NEWMAN: To be honest, I think they missed the human side of it. Law-enforcement members, for the most part, are short on subtlety. They view the world—because they have to—in black and white. There are bad guys and good guys. One of the things that works very well on Narcos is that you can watch the show and root for the good guys and be happy when Escobar ends up dead on a rooftop at the end of season two. Or you can be happy when all the Cali guys go to jail. Or you can watch it and find the Pyrrhic victory in it and the tragedy, which is how I choose to look at it.
TV DRAMA: How did you decide on the voice-over narration, and how does it help you?
NEWMAN: It came about for a number of reasons. In the very beginning, we worried about there being too much Spanish and [we wanted] to have a little bit of English here and there that we could throw in because, to be honest, I never thought it would work so well in the Spanish-speaking world. We knew it would work in the English-speaking world, and we knew it would work in the Portuguese-speaking world in Brazil because of Wagner. So we were surprised not only that it has performed so well in Latin American countries but also that people are willing to disengage from their phones long enough to read subtitles, which was always a concern. So it started off as a preemptive countermeasure against people who would say, Ah, it’s too much Spanish; I don’t want to watch it. What it offered us as we went along was an unvarnished inner monologue of the American fairly primitive psyche of the war on drugs, the simplicity of it. If these brown people in Latin America are sending us cocaine, let’s go get them; let’s go fix them. That was the attitude of Boyd Holbrook’s character, Steve Murphy. By season three, it had shifted to the point of view of Javier Peña [played by Pedro Pascal], who knew a lot more but not as much as he thought, because similarly, he believed that there are good guys and bad guys, and even though it’s more complicated, I’m still a good guy—and yet, he discovers, not. It was an interesting way not only to get inside the head of the character and help the story, but to also get inside the very uniquely American point of view that has led us here, which is, frankly, born of ignorance and racism and something that we are encountering more now than ever, which is willful ignorance, where it is OK not to know anything.

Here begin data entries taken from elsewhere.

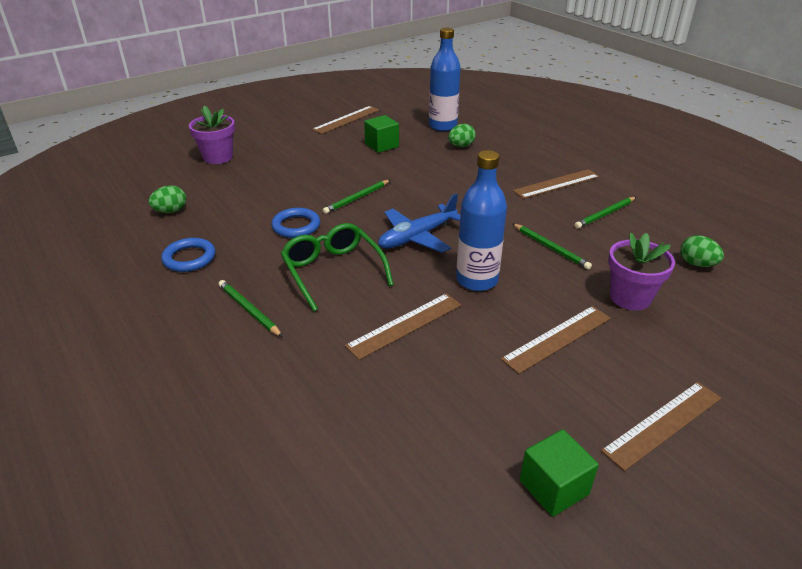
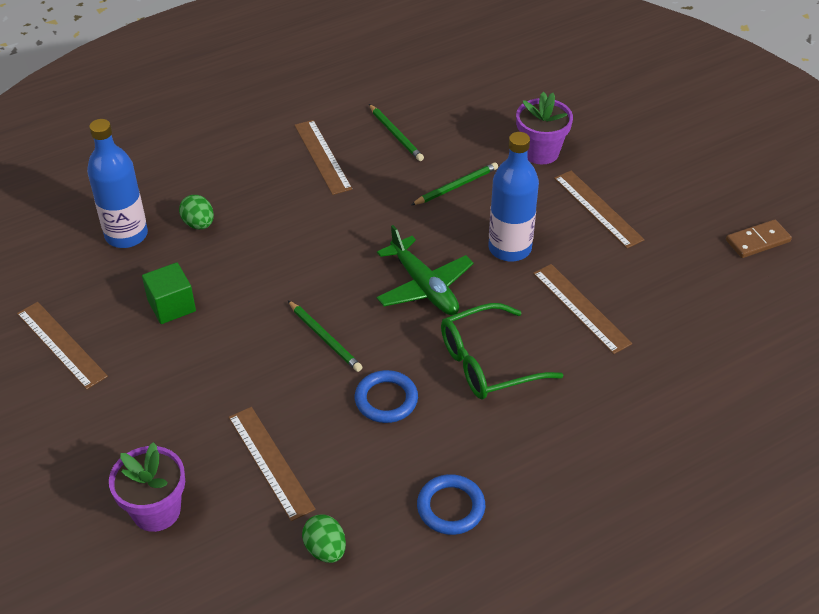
camera: 85 degrees left, 10 degrees up
(249, 310) = (557, 435): green pencil -> none
(417, 237) = (424, 286): blue plane -> green plane
(554, 487) = (757, 241): green cube -> brown domino
(662, 423) = (691, 173): brown ruler -> brown ruler (270, 462)
(696, 264) = (491, 99): green egg -> none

TV DRAMA: What has this experience meant for you personally and professionally?
NEWMAN: I was a movie producer for a long time. It’s been a very strange left turn for me, but it’s been the most rewarding and enjoyable professional experience of my life, because I work with people that I love in two places that I have come to love, doing something that I am fascinated by. It’s sort of the perfect job for me.
TV DRAMA: And television allows you to explore characters in ways film doesn’t.
NEWMAN: In ten hours. And in the case of Pablo Escobar, you can take a character that you should hate and find reasons to love him. In two hours [in a movie], you’ve got a guy who blows up an airplane and kills a bunch of innocent people and he’s only a bad guy. I love James Bond, but the James Bond villain is just a villain, it’s not, Oh, I understand that he’s driven by [this or that]. No, you can’t do that in a two-hour movie. But in 20, 30, 40 hours, you can come to understand these people and find human qualities to them.